Our flesh is still fallen and cursed. But our spirits and our minds and our hearts are changed. They are changed by the entrance of Christ into our lives. And Christ enters our lives by the Holy Spirit.

And so our hearts, minds, and spirits are being renewed by the Holy Spirit. Right here, in the here and now, as people who are united with Christ.

But we are waiting for the second coming, when our bodies of flesh will be redeemed and renewed. And so, as we are here today, there is an invisible part of us that is renewed, but our bodies of flesh and blood are not renewed. We are only renewed in part.

And it puts a warfare in our lives, where sometimes there is a struggle. We know the right thing and we desire the right thing. But then we also deal with the temptation of the wrong thing. And that is a battle that comes at times in life. But it is important to recognize that battle itself is evidence to us that we have been renewed in our minds, hearts, and spirits. When we sense that struggle within us to do the right thing, that struggle is itself evidence that we have been changed. We are not callous and indifferent like in verse 19. We see, know, and understand, and we desire and seek what is right, even though sometimes we might not be as successful as we would like to be.
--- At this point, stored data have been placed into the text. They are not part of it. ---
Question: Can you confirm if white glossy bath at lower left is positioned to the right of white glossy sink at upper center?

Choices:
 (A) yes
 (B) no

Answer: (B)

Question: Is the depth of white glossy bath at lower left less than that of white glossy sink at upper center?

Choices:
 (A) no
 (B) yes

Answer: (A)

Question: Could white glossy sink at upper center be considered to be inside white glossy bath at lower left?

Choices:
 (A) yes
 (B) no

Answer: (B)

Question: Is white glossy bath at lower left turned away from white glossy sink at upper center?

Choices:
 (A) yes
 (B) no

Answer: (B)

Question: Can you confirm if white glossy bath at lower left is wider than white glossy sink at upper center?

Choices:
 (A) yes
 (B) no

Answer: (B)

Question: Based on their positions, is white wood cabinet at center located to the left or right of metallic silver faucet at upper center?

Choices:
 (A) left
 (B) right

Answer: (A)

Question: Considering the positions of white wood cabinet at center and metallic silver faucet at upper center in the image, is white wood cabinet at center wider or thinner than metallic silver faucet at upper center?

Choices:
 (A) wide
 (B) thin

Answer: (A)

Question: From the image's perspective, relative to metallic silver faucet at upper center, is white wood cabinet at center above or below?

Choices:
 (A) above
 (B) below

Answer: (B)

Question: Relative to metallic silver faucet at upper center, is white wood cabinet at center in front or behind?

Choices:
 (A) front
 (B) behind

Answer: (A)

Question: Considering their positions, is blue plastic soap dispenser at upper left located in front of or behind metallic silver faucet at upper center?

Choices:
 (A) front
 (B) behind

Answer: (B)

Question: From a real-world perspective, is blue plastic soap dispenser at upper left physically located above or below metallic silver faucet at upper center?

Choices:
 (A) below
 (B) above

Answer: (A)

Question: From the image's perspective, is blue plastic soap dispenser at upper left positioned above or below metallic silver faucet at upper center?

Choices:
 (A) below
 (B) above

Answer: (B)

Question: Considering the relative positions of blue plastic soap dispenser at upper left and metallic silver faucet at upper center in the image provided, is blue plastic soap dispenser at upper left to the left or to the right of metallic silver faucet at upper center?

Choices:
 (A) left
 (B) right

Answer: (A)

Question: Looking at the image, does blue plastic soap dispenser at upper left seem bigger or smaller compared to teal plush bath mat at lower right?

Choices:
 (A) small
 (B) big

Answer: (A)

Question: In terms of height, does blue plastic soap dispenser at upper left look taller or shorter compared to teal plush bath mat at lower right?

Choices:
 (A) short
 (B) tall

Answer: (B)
And I want to make sure I explain that. Paul walks through that in detail in the book of Romans, which we went through last year. But it is important to recognize the struggle and desire within you to do what is right. That struggle and desire is itself evidence that you have been renewed by the Holy Spirit, regardless of the outcome of that struggle in any particular case.

And our holiness is rooted in the fruit of the Spirit, which is within our hearts. And I want you to also notice here, Paul links the true holiness and true righteousness not to externalism but to the renewal that happens in our hearts and minds, verse 23.

So let’s make sure we recognize the contrast Paul is giving here. There is the old self which is callous, futile-minded, and hard-hearted. And there is the new self, who walks in love. That is the contrast Paul is painting.

Let me close in prayer.


Lord God,

Thank you for the clarity of scripture. Thank you for the apostle Paul who, though he was a prisoner, though he was facing hard and difficult times, though he had been persecuted and harmed by many people, his love for the church was great enough to lead him to write this epistle to his friend in Ephesus. An epistle that has been preserved for us here in the Bible. We thank you for all of that.

Now Lord, we ask that you help us as individuals. Help us to know this love of God in our own hearts. And please grant us to be fruitful followers of Christ, by the power of the Holy Spirit. This we humbly ask, in Jesus’ name. Amen.